(Given information Opens)
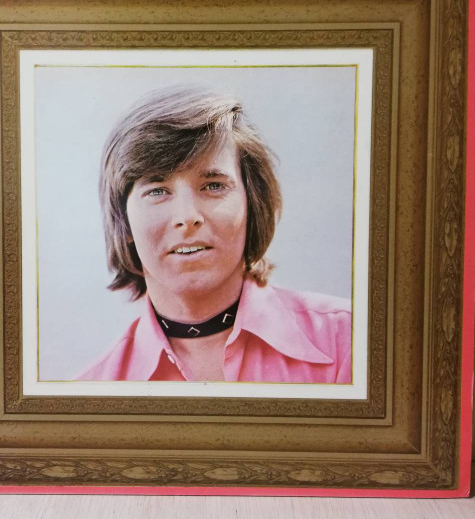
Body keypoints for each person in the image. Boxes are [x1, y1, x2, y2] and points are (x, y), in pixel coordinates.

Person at [78, 84, 351, 383]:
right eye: (157, 191)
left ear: (252, 204)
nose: (187, 217)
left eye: (213, 186)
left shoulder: (349, 342)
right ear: (124, 220)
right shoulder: (93, 390)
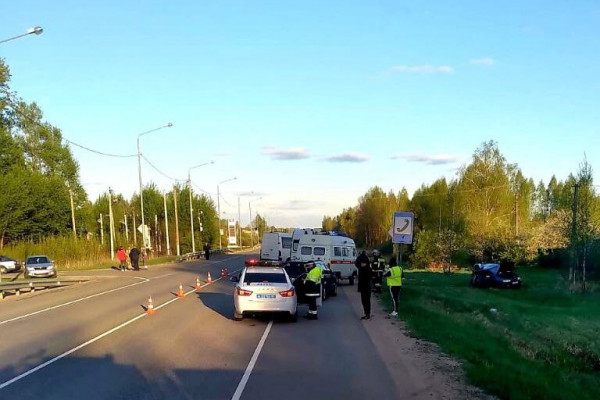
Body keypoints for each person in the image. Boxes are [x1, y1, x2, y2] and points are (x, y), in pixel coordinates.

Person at [355, 250, 372, 320]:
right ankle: (367, 313)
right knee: (365, 300)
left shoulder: (364, 269)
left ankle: (367, 314)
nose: (363, 264)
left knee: (365, 300)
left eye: (363, 263)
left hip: (365, 286)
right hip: (365, 286)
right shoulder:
(Given information Closes)
Work required:
The copy must start at the line containing "right eye: (157, 191)" and end at the last line of the data, matching each line exactly. It must hold no pictures.

Answer to the exercise:
right eye: (157, 191)
left ear: (252, 204)
nose: (187, 217)
left eye: (213, 186)
left shoulder: (349, 342)
right ear: (124, 220)
right shoulder: (93, 390)
Body keypoints for each person in the image. Boxes are [x1, y1, x2, y2] and points are (x, y), in pixel coordinates.

Person at [355, 250, 372, 320]:
right ankle: (367, 313)
right knee: (365, 300)
left shoulder: (364, 269)
left ankle: (367, 314)
nose: (363, 264)
left knee: (365, 300)
left eye: (363, 263)
left hip: (365, 286)
right hip: (365, 286)
right shoulder:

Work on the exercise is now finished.